= 問題 =
1. 本文によると、山口周氏には子どもが何人いますか。
2. 本文から「で、優秀な人とはどういう人で」で始まり「値あるの?」という話ですね。」で終わる箇所を、一字一句変えずに書き出してください。

= 本文 =
* * * * *

3児の父、山口周氏が考える日本の教育の課題

山口周氏(以下、山口):問題が世の中にたくさんあって、仕事の意味づけが楽だった時代は、この(スライドの)左側の「オールドタイプ」の考え方でよかったと思うんです。こういう生活の煩わしさとか物質的貧困が事実上解消されてしまった世界においては、やっぱり左側のような昭和の価値観は難しいと思うんですね。

人材の育て方も変わってくると思います。右側のようなことができる人を育てていかないといけないと思うので、これをちょっと順番に話をしていきたいと思います。

1つ目は「正解を探す」っていうのと「問題をつくる」。ある意味で子どもの教育で言うと、ここが一番難しいところかなと思います。というのは、僕も子どもが3人いるんですけれども、学校からとか受験勉強で、正解を探すのをやらされているんですよ。

それで「お前、そんなことやったって意味ないんだ」と言ったら奥さんに「だったらこの子の偏差値どうやって上げるのよ!?」と言われるわけですよね(笑)。だからなかなか難しいんですけれども、社会全体で足並みを揃えて、やっぱり変えていかないといけないと思います。

で、優秀な人とはどういう人ですか、と言うと、だいたい典型的な答えは「東大を出た人」とか「京都大学を出た人」とか。あるいは高校で言うと、関西だったら灘とか東京だったら筑駒とかありますよね。

なんでそういう人たちが優秀だと思うんですか、とさらに踏み込んで聞くと「だってなんか難しい問題解けるんでしょ」「正解を出せるんでしょ」という話です。正解が出せるのは、ものすごく優秀さの根幹を成すコンピテンシー(優秀な成果を出す行動特性)なんですよ。「本当にそんな価値あるの?」という話ですね。

* * * * *

= データ内容 =
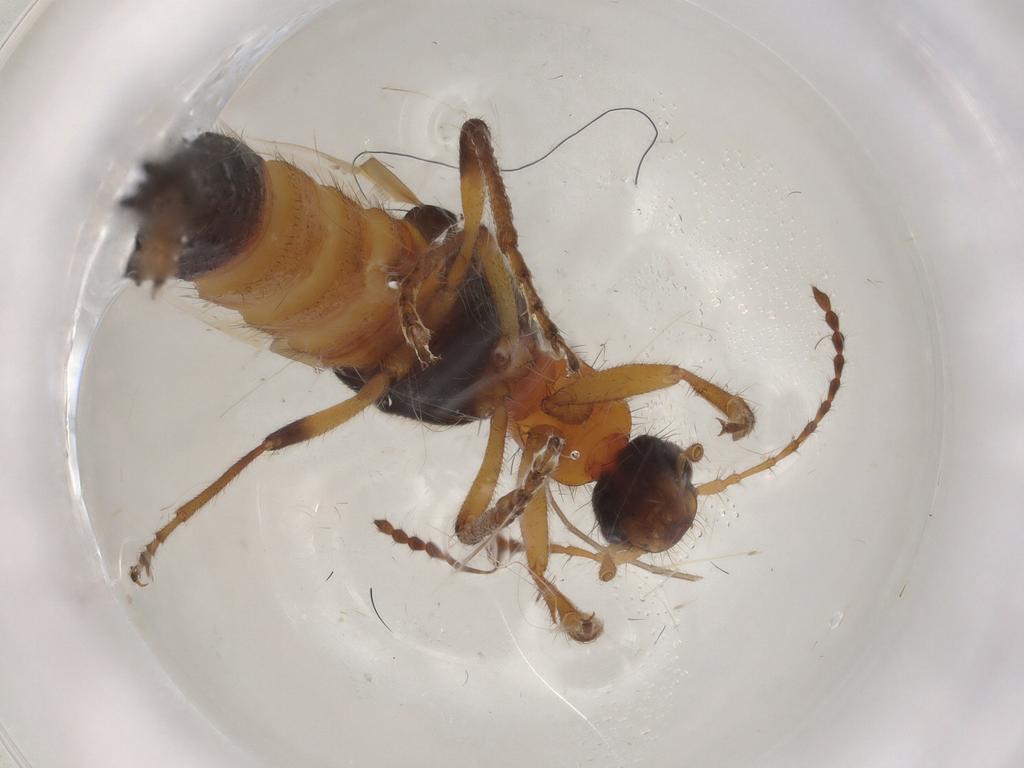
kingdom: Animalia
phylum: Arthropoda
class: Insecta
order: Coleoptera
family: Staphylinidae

* * * * *

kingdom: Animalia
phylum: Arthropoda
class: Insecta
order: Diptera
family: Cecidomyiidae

* * * * *

= 解答 =
1. 3人です。

2.
で、優秀な人とはどういう人ですか、と言うと、だいたい典型的な答えは「東大を出た人」とか「京都大学を出た人」とか。あるいは高校で言うと、関西だったら灘とか東京だったら筑駒とかありますよね。

なんでそういう人たちが優秀だと思うんですか、とさらに踏み込んで聞くと「だってなんか難しい問題解けるんでしょ」「正解を出せるんでしょ」という話です。正解が出せるのは、ものすごく優秀さの根幹を成すコンピテンシー(優秀な成果を出す行動特性)なんですよ。「本当にそんな価値あるの?」という話ですね。